Inactivation of bacterial pathogens in yoba mutandabota, a dairy product fermented with the probiotic Lactobacillus rhamnosus yoba

• L. monocytogenes, E. coli and Salmonella spp. survived in traditional mutandabota.
• None of the tested bacterial pathogens survived in probiotic mutandabota.
• Fermenting mutandabota with L. rhamnosus yoba enhances its microbiological safety.
• L. rhamnosus yoba grew to 9 log cfu/mL in mutandabota inoculated with pathogens.
• Probiotic mutandabota is safer stored than traditional mutandabota.
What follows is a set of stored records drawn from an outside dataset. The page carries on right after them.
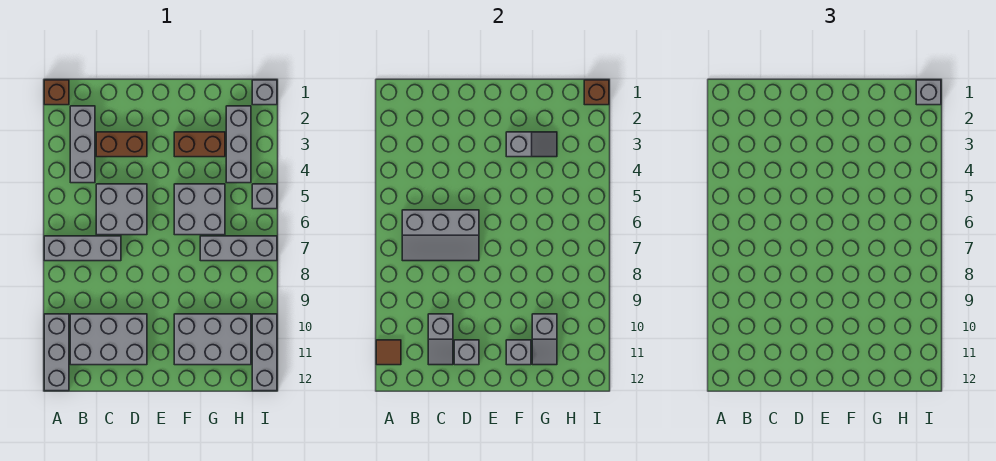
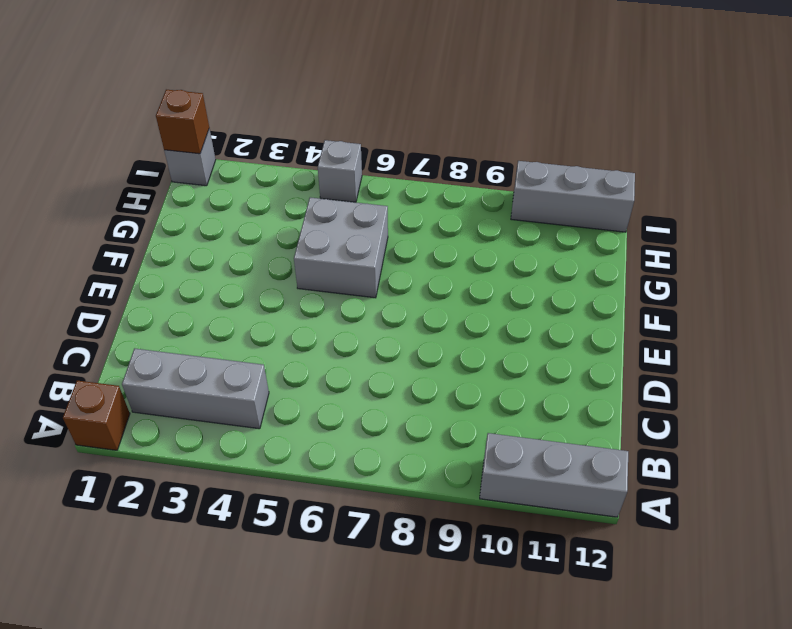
none -> grey 1x3 brick [44,236,121,261]
none -> grey 2x3 brick [70,314,147,365]
none -> brown 1x2 brick [96,132,147,157]

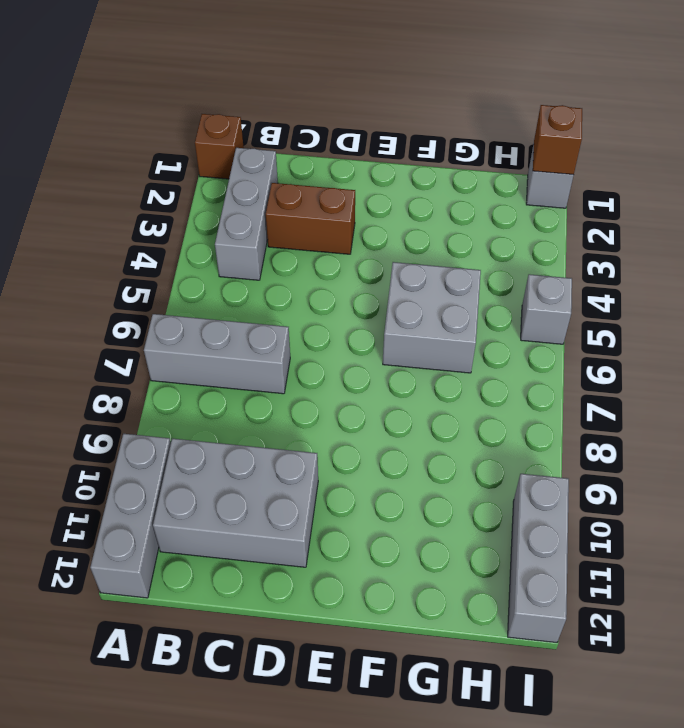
none -> grey 2x2 brick [96,184,147,235]
none -> brown 1x2 brick [174,132,225,157]
none -> grey 2x3 brick [174,314,251,365]

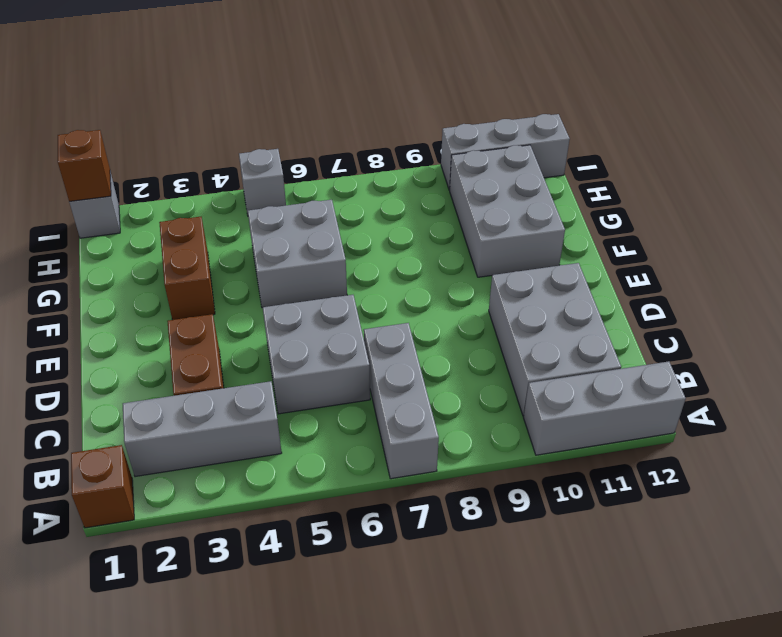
none -> grey 1x3 brick [200,236,277,261]
none -> grey 1x3 brick [226,106,251,183]
none -> brown 1x1 tile [376,340,401,365]

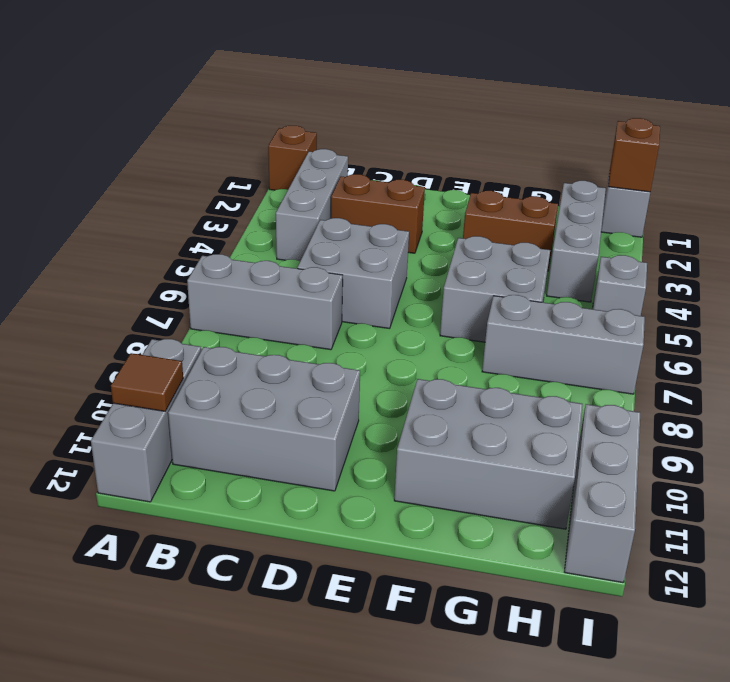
none -> grey 2x3 slope [402,210,479,261]
none -> grey 1x2 slope [428,314,453,365]
none -> grey 1x1 brick [454,340,479,365]

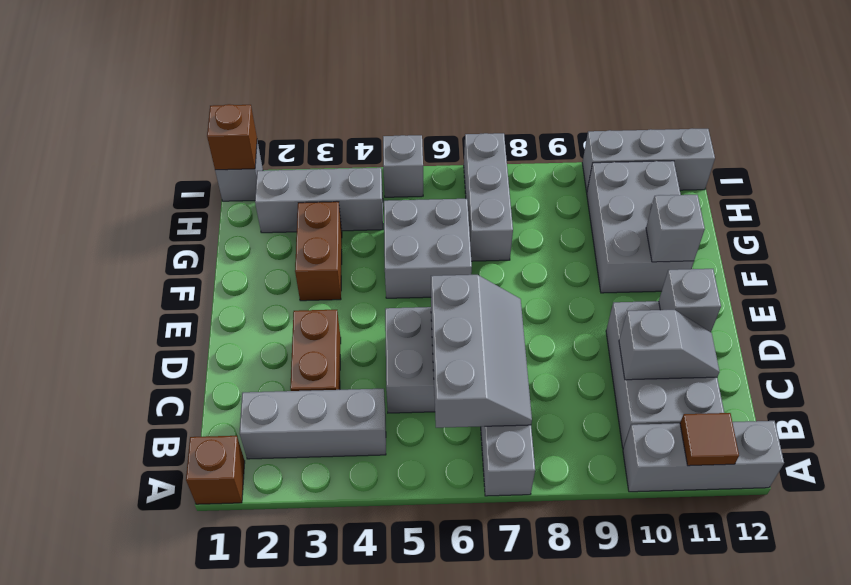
none -> grey 1x2 slope [506,132,557,157]
none -> grey 1x2 slope [532,314,557,365]
none -> grey 1x1 brick [916,80,941,105]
Mutandabota is a dairy product consumed as a major source of proteins and micronutrients in Southern Africa. In this study the microbial safety of traditional and a variant of mutandabota fermented with the probiotic Lactobacillus rhamnosus yoba (yoba mutandabota) was investigated by challenging the products with five important food pathogens: Listeria monocytogenes, Salmonella spp., Campylobacter jejuni, Escherichia coli O157:H7 and Bacillus cereus. Pasteurized full-fat cow's milk was used for producing traditional and yoba mutandabota, and was inoculated with a cocktail of strains of the pathogens at an inoculum level of 5.5 log cfu/mL. Survival of the pathogens was monitored over a potential consumption time of 24 h for traditional mutandabota, and over 24 h of fermentation followed by 24 h of potential consumption time for yoba mutandabota. In traditional mutandabota (pH 3.4 ± 0.1) no viable cells of B. cereus and C. jejuni were detected 3 h after inoculation, while L. monocytogenes, E. coli O157:H7 and Salmonella spp. significantly declined (P < 0.05), but could still be detected (< 3.5 log inactivation) at the end of the potential consumption time. This indicated that consumption of traditional mutandabota exposes consumers to the risk of food-borne microbial infections. In yoba mutandabota, L. rhamnosus yoba grew from 5.5 ± 0.1 log cfu/mL to 9.1 ± 0.4 log cfu/mL in the presence of pathogens. The pH of yoba mutandabota dropped from 4.2 ± 0.1 to 3.3 ± 0.1 after 24 h of fermentation, mainly due to organic acids produced during fermentation. Only Salmonella spp. was able to grow in yoba mutandabota during the first 9 h of fermentation, but then decreased in viable plate count. None of the tested pathogens were detected (> 3.5 log inactivation) after 3 h into potential consumption time of yoba mutandabota. Inactivation of pathogens in mutandabota is of public health significance because food-borne pathogens endanger public health upon consumption of contaminated food, especially in Southern Africa where there are many vulnerable consumers of mutandabota such as children, elderly and immuno-compromised people with HIV/AIDS. The findings of this study demonstrate that mutandabota fermented with L. rhamnosus yoba has antimicrobial properties against the tested pathogens and it is safer compared to the traditional mutandabota.